Toda la ciudad de Barsabás amaneció en las calles. Estaban sorprendidos


por un hallazgo inusitado, que al interior de La Plaza de Los Espejos, donde
yacía una piedra de obsidiana de unos 1.6 toneladas, en medio de un clima
nunca visto, aquel cuadro de neblina del momento, y con ello el color
pedernal, cambiaba su tonalidad a verde oscuro, con destellos relucientes,
ajustando mayor misterio, sumado a la de los espejos de sus habitantes, y
sorprendidos porque, unos aseguraban que escuchaban voces de personas del
más allá que les ofrecía una llave, para pasar a un estado de mayor conciencia.

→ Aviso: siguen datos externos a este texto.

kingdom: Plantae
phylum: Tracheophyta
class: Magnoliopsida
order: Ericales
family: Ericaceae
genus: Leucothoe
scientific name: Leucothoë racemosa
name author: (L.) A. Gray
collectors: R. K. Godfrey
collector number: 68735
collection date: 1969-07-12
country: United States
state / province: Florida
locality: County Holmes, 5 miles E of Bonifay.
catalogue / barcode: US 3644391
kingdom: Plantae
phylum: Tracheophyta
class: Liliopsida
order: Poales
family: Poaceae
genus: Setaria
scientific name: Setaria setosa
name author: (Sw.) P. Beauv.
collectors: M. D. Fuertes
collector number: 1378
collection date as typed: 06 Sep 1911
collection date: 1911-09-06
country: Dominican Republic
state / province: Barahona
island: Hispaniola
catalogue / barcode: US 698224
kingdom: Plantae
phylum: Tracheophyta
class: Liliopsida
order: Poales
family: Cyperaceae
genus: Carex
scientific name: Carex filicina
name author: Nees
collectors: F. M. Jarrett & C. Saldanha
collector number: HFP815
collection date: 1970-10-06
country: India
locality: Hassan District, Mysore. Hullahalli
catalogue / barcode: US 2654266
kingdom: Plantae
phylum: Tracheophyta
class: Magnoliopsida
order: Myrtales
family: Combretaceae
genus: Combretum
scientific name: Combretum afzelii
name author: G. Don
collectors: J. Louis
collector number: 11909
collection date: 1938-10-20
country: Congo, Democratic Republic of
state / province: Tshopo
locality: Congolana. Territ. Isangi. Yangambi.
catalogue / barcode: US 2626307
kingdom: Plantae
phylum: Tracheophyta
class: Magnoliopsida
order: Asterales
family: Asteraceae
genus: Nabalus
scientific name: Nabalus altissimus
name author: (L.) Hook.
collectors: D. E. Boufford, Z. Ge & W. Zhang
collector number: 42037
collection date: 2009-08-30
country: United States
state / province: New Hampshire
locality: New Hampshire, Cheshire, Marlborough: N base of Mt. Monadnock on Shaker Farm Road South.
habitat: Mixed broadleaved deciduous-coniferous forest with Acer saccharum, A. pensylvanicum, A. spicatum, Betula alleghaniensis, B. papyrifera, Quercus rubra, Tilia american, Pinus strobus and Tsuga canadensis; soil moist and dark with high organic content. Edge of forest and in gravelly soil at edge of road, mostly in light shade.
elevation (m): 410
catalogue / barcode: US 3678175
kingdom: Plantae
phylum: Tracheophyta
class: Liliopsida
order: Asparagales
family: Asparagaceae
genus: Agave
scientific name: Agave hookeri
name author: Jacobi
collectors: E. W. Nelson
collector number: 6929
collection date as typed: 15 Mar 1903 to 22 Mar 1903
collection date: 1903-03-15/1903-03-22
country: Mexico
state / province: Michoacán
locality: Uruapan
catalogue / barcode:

Esto no impidió que pasara desapercibidos el hallazgo de dos muertos. Una
mujer y un hombre cerca de las veintitrés calles poniente. Salvajemente
torturados.
—‘’¡Compre la noticia! ¡Noticia, encuentran dos cadáveres!’’
—Gracias, quédate con el cambio —dije a un canillita cercano al café
principal. Momento que tuve la sensación que alguno de los sujetos de
burdeles, tras mí, sobre todo Silvio, el que practica la santería.
—Una entrevista detective —era el joven de las gafas, el estudiante de
periodismo, el del otro día. Deseaba recoger algunas impresiones de mis casos
resueltos. Rechacé dar información, porque no es la primera vez que he visto
noticias diferentes a como se las he dado a conocer.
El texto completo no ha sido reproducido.